Wheat pasture – long considered Mother Nature’s golden elixir for stocker cattle – had a major strike against it heading into this season. At best, there just wasn’t going to be as much of it as more wheat producers concentrated on the grain side of the equation and nixed grazing.

In fact, at 42.1 million acres, total projected winter wheat seeding is down about 5 million acres (9%) from last year, according to the National Agricultural Statistics Service.

The second strike is becoming more pronounced each day as dry weather is depleting the wheat pasture that was available.

According to Derrell Peel, Oklahoma State University livestock marketing specialist, “The entire state of Oklahoma has gotten significantly dry over the past 90 days. Precipitation statewide is 29% of normal and roughly one-third of the state has received less than 20% of normal precipitation since October. The most recent Drought Monitor indicates that 71% of the state has some level of drought conditions. The driest regions are the south central and western parts of the state.”

Peel explains much of the principal wheat-production area in that state is in the driest regions; wheat-pasture conditions have deteriorated significantly in recent weeks.

“In many areas, the wheat has grown little or none recently and cattle are rapidly depleting available forage supplies,” Peel says. “Some stocker producers have already de-stocked and many others are faced with imminent de-stocking of wheat pasture. There were fewer cattle than average on wheat pasture this winter and the early and extended movement of cattle off wheat means there is little likelihood of a typical wheat pasture run of feeder marketings in late February and March.”

▶ _Work to be completed_
In the text about wheat pasture and stocker cattle, duplicate the passage from "Wheat pasture –" to "Agricultural Statistics Service." word for word. None of the material that comes next has any bearing on this.

▶ _Data for review_
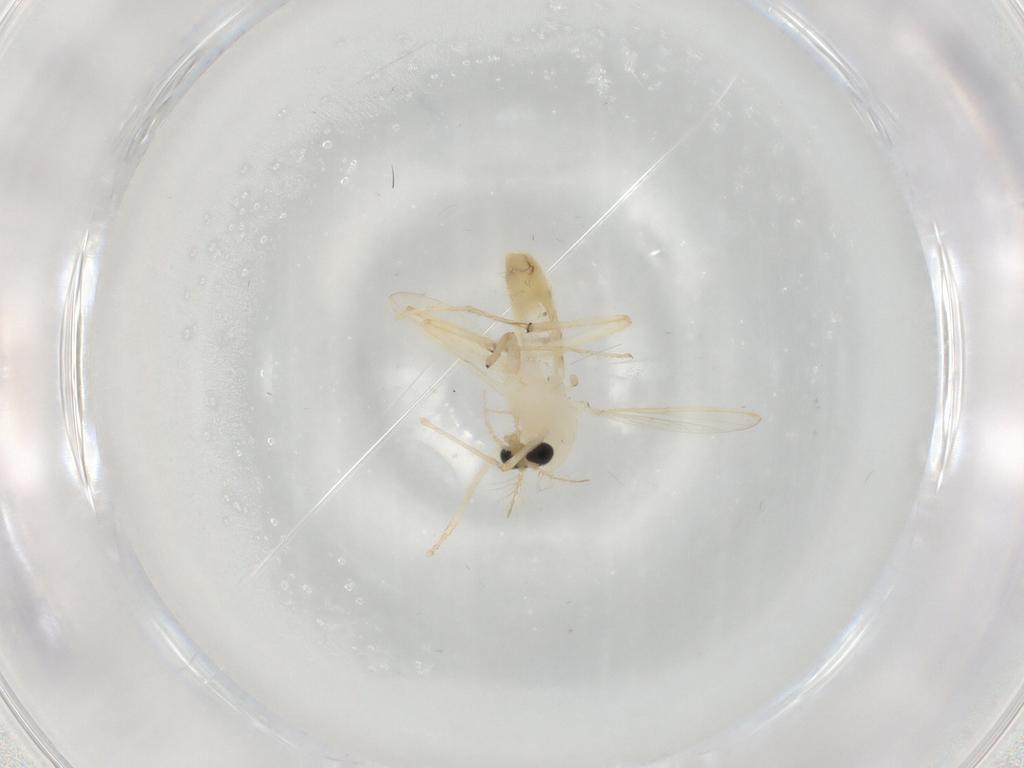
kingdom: Animalia
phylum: Arthropoda
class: Insecta
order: Diptera
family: Chironomidae
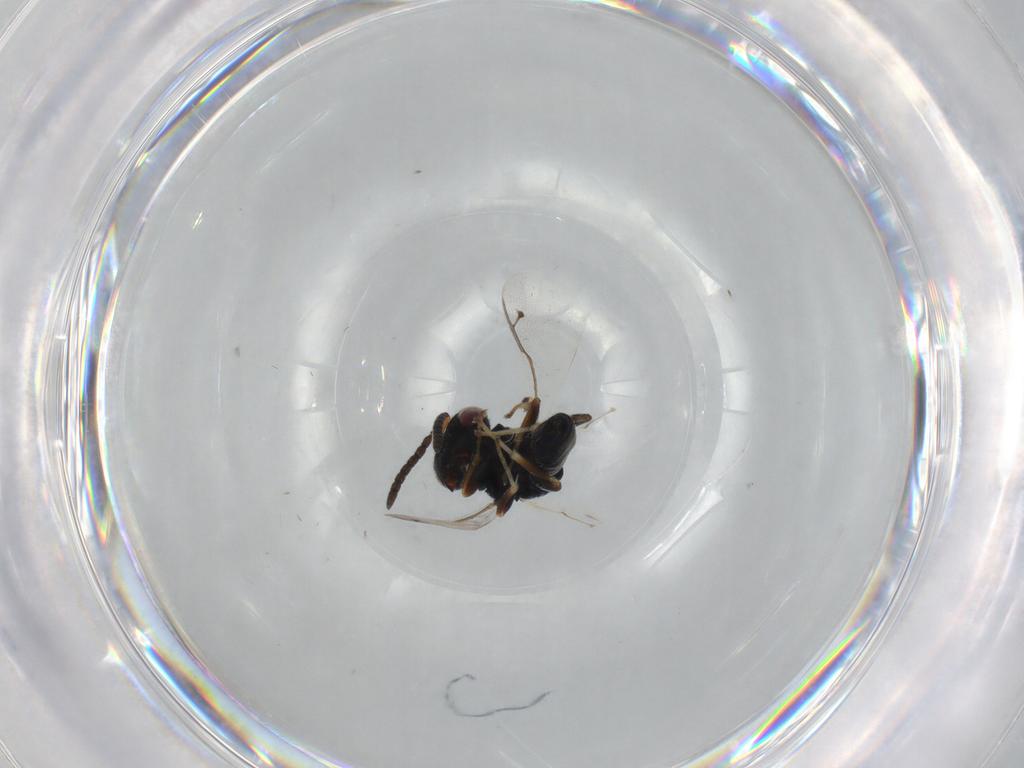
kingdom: Animalia
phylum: Arthropoda
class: Insecta
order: Hymenoptera
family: Pteromalidae
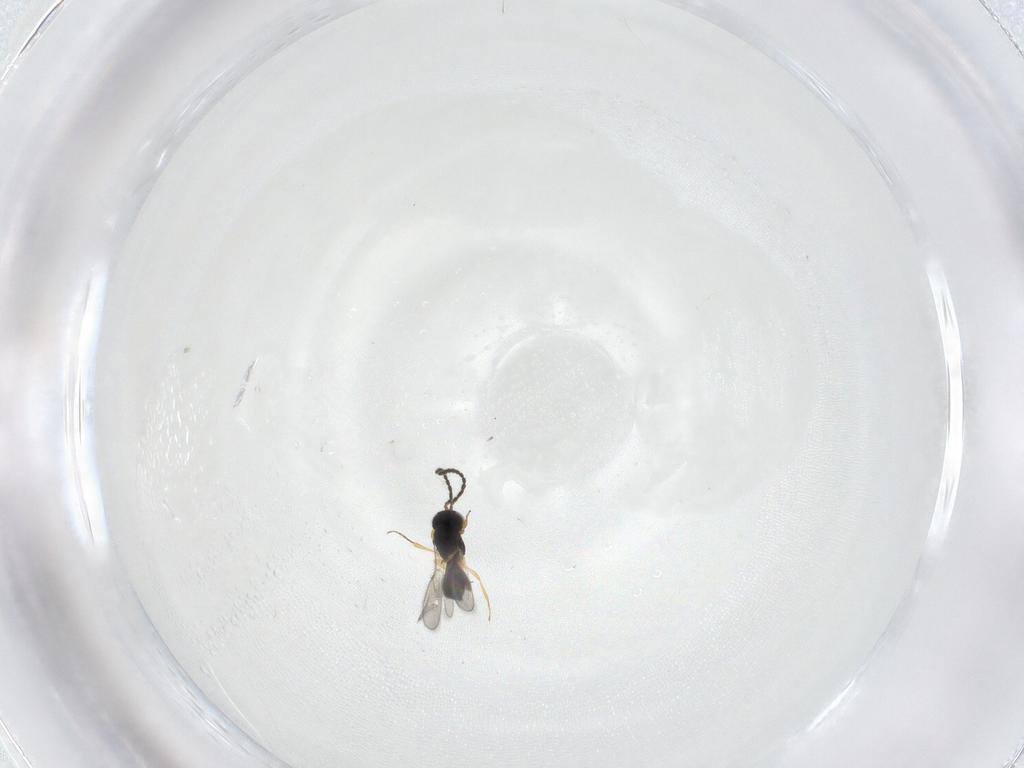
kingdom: Animalia
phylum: Arthropoda
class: Insecta
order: Hymenoptera
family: Scelionidae
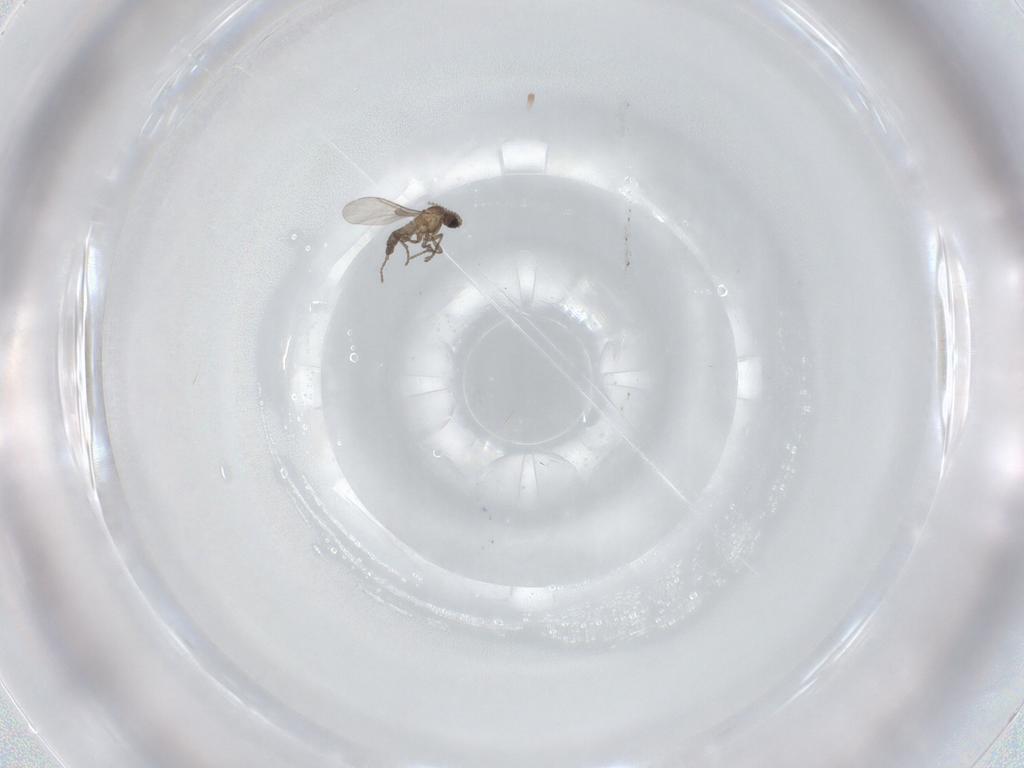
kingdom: Animalia
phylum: Arthropoda
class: Insecta
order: Diptera
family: Ceratopogonidae
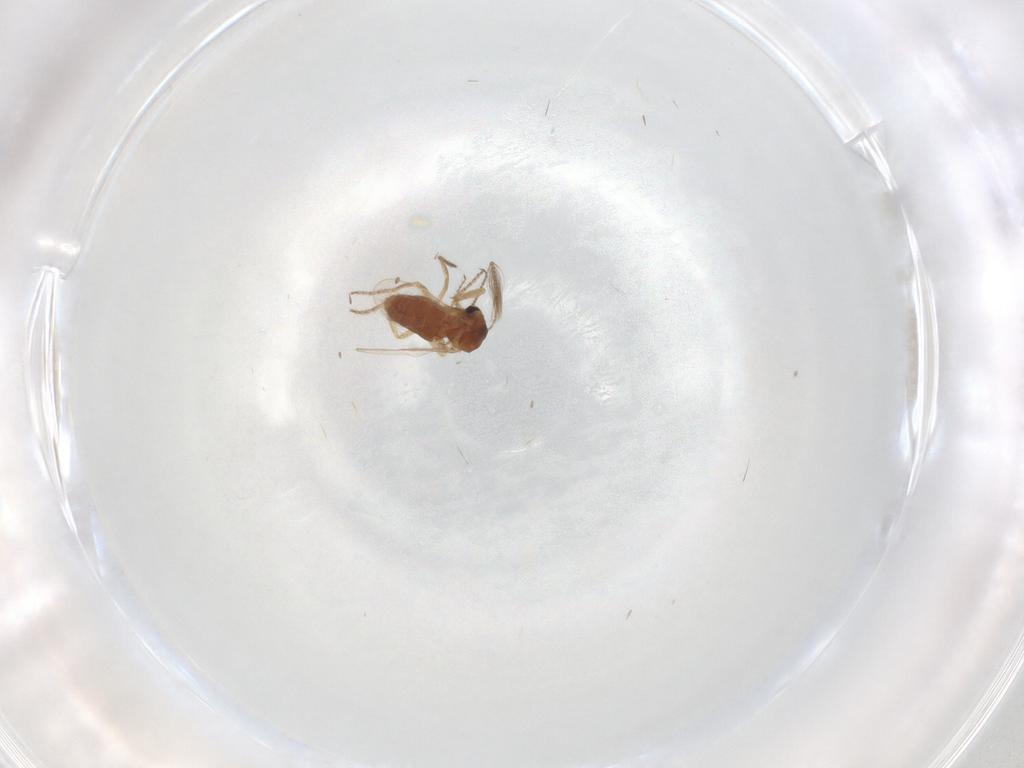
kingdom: Animalia
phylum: Arthropoda
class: Insecta
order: Diptera
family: Ceratopogonidae
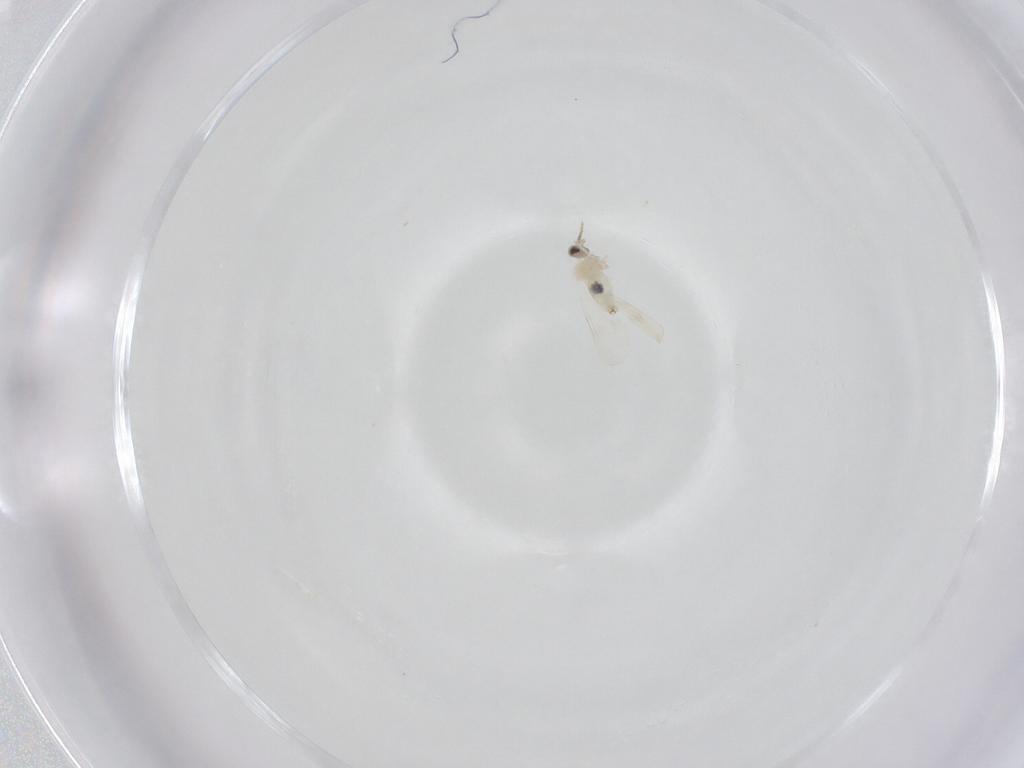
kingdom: Animalia
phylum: Arthropoda
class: Insecta
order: Diptera
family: Cecidomyiidae
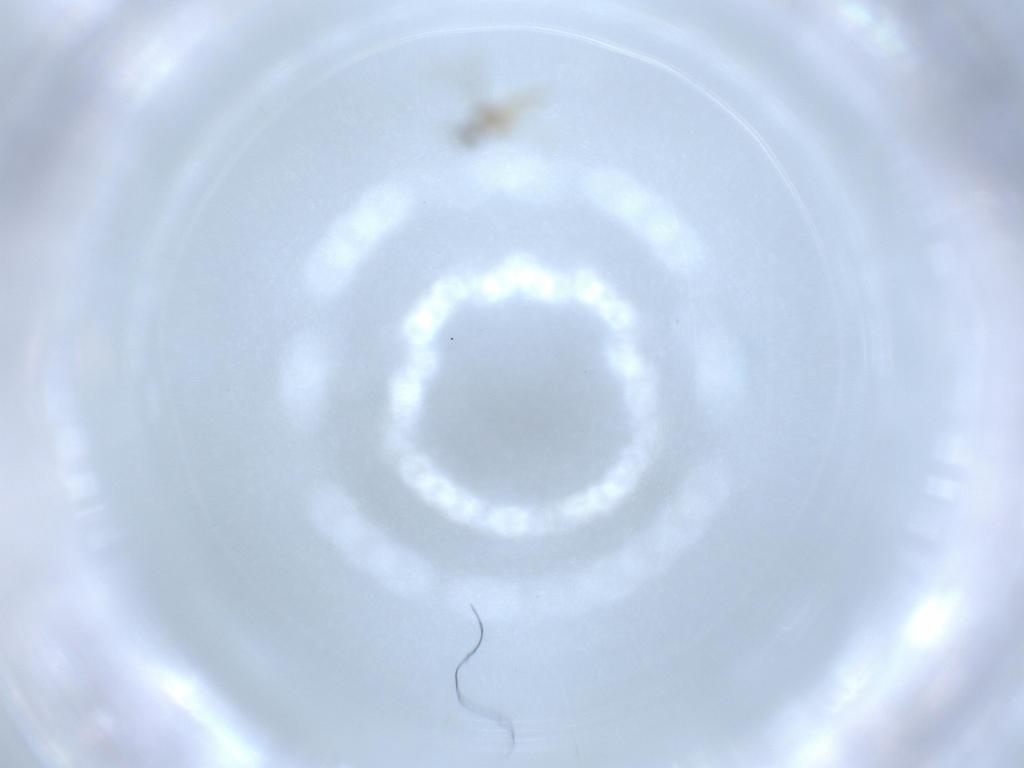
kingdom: Animalia
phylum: Arthropoda
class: Insecta
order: Diptera
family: Cecidomyiidae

▶ _Exercise solution_
Wheat pasture – long considered Mother Nature’s golden elixir for stocker cattle – had a major strike against it heading into this season. At best, there just wasn’t going to be as much of it as more wheat producers concentrated on the grain side of the equation and nixed grazing.

In fact, at 42.1 million acres, total projected winter wheat seeding is down about 5 million acres (9%) from last year, according to the National Agricultural Statistics Service.